Daniel Gutierrez Govino, João Victor Pereira Romano, Gustavo de Almeida Fernandes e Marcelo Aron Cwerner são os quatro integrantes da Brigada de Alter, grupo independente que atua de forma voluntária para proteger a Floresta Amazônica em Alter do Chão, no Pará, que foram presos preventivamente na terça-feira, 26. No dia seguinte, após a audiência de custódia com o mesmo juiz que autorizou a prisão, Alexandre Rizzi, da 1ª Vara Criminal de Santarém, o pedido de liberdade foi negado.
A relação entre a atuação de ONGs com o trabalho contra o desmatamento e as queimadas na região foi a receita para mais uma implosão no que se refere ao governo do presidente Jair Bolsonaro e o meio ambiente. A notícia chegou à imprensa internacional, foi repercutida pelos prestigiosos The New York Times e The Guardian, e gerou manifestações de apoio de instituições do terceiro setor, como a WWF-Brasil, citada no inquérito da Polícia Civil por ter realizado uma doação de cerca de 70.000 reais à brigada.
Apesar da singularidade da notícia, a forma de atuação da Polícia Civil e a decisão do juiz norteiam quase metade dos casos de presos no Brasil. É o que explicou o advogado criminalista Henrique Abi-Ackel, conselheiro do Instituto de Ciências Penais, que não está envolvido com o caso e analisou documentos obtidos pela reportagem deste blog.
De acordo com Abi-Ackel, qualquer indício é suficiente para dar início a uma investigação. “Seja uma denúncia anônima ou não, a partir do momento em que há o mínimo de dúvida, a polícia precisa cumprir com o seu papel, que é o de investigar. Se a denúncia não foi anônima e no futuro for revelado que a ação foi caluniosa, o denunciante poderá responder pelo crime que cometeu”, explicou.
Contudo, na opinião do criminalista, medidas cautelares poderiam ter sido aplicadas. “A prisão preventiva deveria ser um recurso completamente excepcional, o que não ocorre no Brasil. Eles poderiam aplicar fiança, exigir o uso de tornozeleiras eletrônicas, afastar os brigadistas de suas funções, entre outras soluções. A meu ver, a prisão pode ser exagerada”, afirmou.
Ao mesmo tempo, não há inconstitucionalidade no ato. A garantia da ordem pública é um dos requisitos para determinar a prisão preventiva e foi este o entendimento do juiz para a decisão. Neste momento, não há elementos, nem nos diálogos ou nos documentos apresentados, que comprovem a ocorrência de algum crime.

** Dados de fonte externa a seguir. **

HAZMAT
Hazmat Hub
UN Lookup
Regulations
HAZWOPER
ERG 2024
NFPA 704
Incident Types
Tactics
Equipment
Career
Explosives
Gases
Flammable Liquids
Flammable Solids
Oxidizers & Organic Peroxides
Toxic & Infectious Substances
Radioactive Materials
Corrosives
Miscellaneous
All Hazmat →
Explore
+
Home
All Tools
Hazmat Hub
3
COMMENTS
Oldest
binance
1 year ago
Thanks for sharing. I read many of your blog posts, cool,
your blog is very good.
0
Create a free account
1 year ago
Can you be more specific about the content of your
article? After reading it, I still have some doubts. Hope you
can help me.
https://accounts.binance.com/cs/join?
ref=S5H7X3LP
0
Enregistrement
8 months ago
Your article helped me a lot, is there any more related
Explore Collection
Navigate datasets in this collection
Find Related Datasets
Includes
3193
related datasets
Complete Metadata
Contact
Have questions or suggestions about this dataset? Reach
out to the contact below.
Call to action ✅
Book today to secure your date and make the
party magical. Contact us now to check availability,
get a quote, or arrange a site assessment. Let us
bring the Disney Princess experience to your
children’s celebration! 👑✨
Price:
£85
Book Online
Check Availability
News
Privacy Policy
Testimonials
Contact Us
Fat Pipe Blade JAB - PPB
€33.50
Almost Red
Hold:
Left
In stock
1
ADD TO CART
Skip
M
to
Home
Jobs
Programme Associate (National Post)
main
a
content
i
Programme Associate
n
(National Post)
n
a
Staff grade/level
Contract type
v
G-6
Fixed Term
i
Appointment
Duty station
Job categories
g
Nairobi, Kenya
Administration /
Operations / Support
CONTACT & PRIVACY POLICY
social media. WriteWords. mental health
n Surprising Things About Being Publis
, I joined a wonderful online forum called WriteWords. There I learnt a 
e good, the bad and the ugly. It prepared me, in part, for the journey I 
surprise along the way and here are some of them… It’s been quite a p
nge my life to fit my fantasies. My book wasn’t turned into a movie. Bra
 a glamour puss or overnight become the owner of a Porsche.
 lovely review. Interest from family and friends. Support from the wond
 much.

“O que aconteceu com eles é o que vemos todos os dias na área criminal. Acaba sendo uma antecipação da pena, sendo que ela nem foi definida ainda. No Brasil, tem-se a ideia de que enquanto não há alguém preso, ninguém está pagando pelo crime, mas isso só deveria acontecer depois de um julgamento e uma condenação”, disse. Até agosto deste ano, a população carcerária no Brasil era de 812.564 presos, sendo 41,5% presos provisórios. No caso de Alter do Chão, a situação ganhou outro tom pelo conteúdo midiático.
Caso a investigação conclua que os quatro rapazes não cometeram o crime, eles poderão buscar uma tentativa de retratação na área civil. Nesse cenário, será apurado se a ação policial foi exagerada, negligente, ilícita ou imprudente, por exemplo.
Na quarta-feira, 27, o Ministério Público Federal divulgou uma nota:
“O Ministério Público Federal (MPF) em Santarém (PA) enviou ofício à Polícia Civil do Pará requisitando acesso integral ao inquérito que acusa brigadistas por incêndios florestais em área de proteção ambiental em Alter do Chão. Desde setembro, já estava em andamento na Polícia Federal um inquérito com o mesmo tema. Na investigação federal, nenhum elemento apontava para a participação de brigadistas ou organizações da sociedade civil. Ao contrário, a linha das investigações federais, que vem sendo seguida desde 2015, aponta para o assédio de grileiros, ocupação desordenada e para a especulação imobiliária como causas da degradação ambiental em Alter. Por se tratar de um dos balneários mais famosos do país, a região é objeto de cobiça das indústrias turística e imobiliária e sofre pressão de invasores de terras públicas.”